TRY IT
In the records below, locate the line containing "pinky mcp: (1918, 978)"; output that line and every following line through the last, exactly.

··· SOURCE DATA

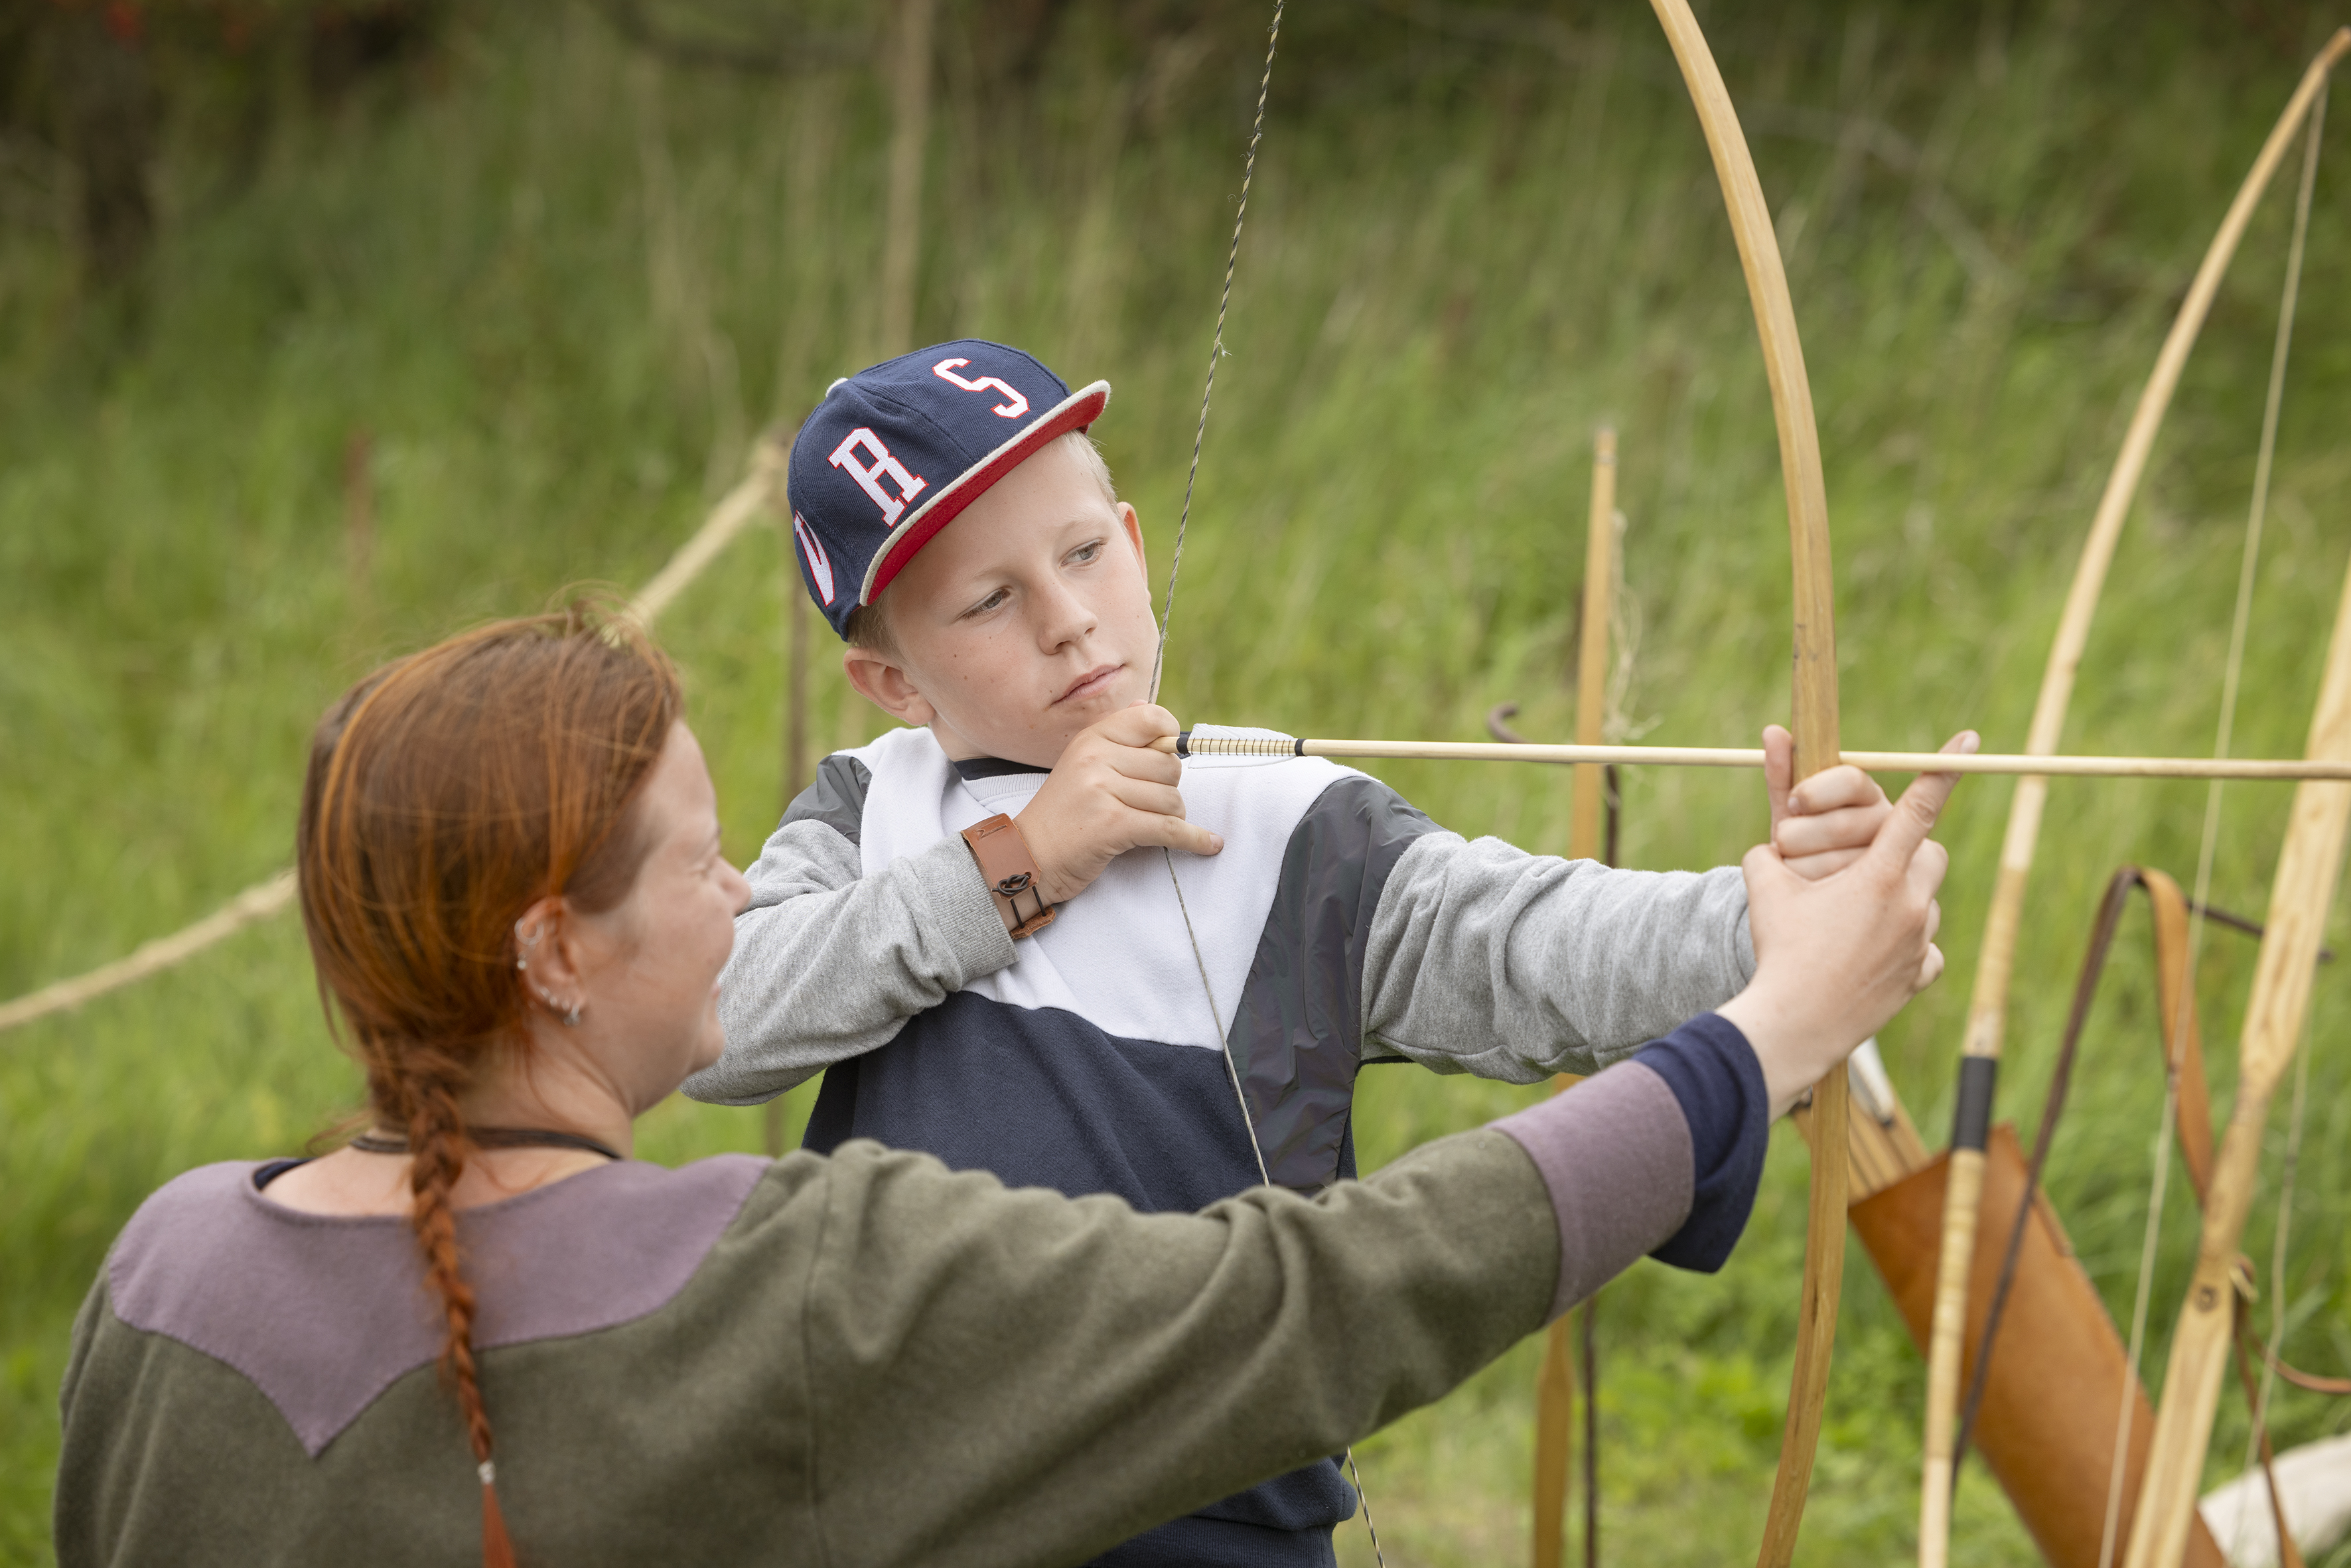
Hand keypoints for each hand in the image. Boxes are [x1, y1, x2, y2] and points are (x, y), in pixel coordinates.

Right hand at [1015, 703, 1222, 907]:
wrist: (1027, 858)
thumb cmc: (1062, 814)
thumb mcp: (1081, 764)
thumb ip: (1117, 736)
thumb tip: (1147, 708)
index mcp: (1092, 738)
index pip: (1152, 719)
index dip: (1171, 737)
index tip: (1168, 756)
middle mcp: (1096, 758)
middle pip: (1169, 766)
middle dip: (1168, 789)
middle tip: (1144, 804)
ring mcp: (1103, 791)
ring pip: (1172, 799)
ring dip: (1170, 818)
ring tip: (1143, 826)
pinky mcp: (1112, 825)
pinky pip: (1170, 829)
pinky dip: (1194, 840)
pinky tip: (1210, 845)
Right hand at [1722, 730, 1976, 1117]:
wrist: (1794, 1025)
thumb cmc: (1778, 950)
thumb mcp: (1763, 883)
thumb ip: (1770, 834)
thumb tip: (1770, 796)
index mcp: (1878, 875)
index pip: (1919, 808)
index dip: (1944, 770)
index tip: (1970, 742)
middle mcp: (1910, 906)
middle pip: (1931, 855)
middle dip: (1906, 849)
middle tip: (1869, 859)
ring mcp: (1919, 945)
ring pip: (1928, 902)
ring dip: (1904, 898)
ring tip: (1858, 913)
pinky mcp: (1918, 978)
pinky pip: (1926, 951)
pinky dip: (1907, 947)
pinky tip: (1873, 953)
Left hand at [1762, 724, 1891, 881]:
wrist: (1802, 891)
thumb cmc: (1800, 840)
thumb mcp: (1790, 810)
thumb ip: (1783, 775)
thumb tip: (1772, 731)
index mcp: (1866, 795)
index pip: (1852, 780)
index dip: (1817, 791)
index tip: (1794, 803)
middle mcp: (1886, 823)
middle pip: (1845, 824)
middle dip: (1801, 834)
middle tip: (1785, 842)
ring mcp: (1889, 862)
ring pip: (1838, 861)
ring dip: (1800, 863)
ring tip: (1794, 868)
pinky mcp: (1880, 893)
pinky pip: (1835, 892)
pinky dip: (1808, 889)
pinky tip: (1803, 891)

······

EXERCISE ANSWER
pinky mcp: (1918, 978)
pinky pip: (1926, 951)
pinky dip: (1907, 947)
pinky tip: (1873, 953)
Left hand at [1762, 724, 1891, 881]:
wrist: (1802, 891)
thumb cmc: (1800, 840)
thumb mcp: (1790, 810)
thumb ip: (1783, 775)
thumb tip: (1772, 731)
index mcp: (1866, 795)
index pip: (1852, 780)
index dip: (1817, 791)
index tip: (1794, 803)
middle mcp: (1886, 823)
middle pip: (1845, 824)
middle dip: (1801, 834)
middle tip: (1785, 842)
ring mcp: (1889, 862)
ring pip: (1838, 861)
ring dip: (1800, 863)
ring tip: (1794, 868)
pinky mcp: (1880, 893)
pinky pip: (1835, 892)
pinky dip: (1808, 889)
pinky tip: (1803, 891)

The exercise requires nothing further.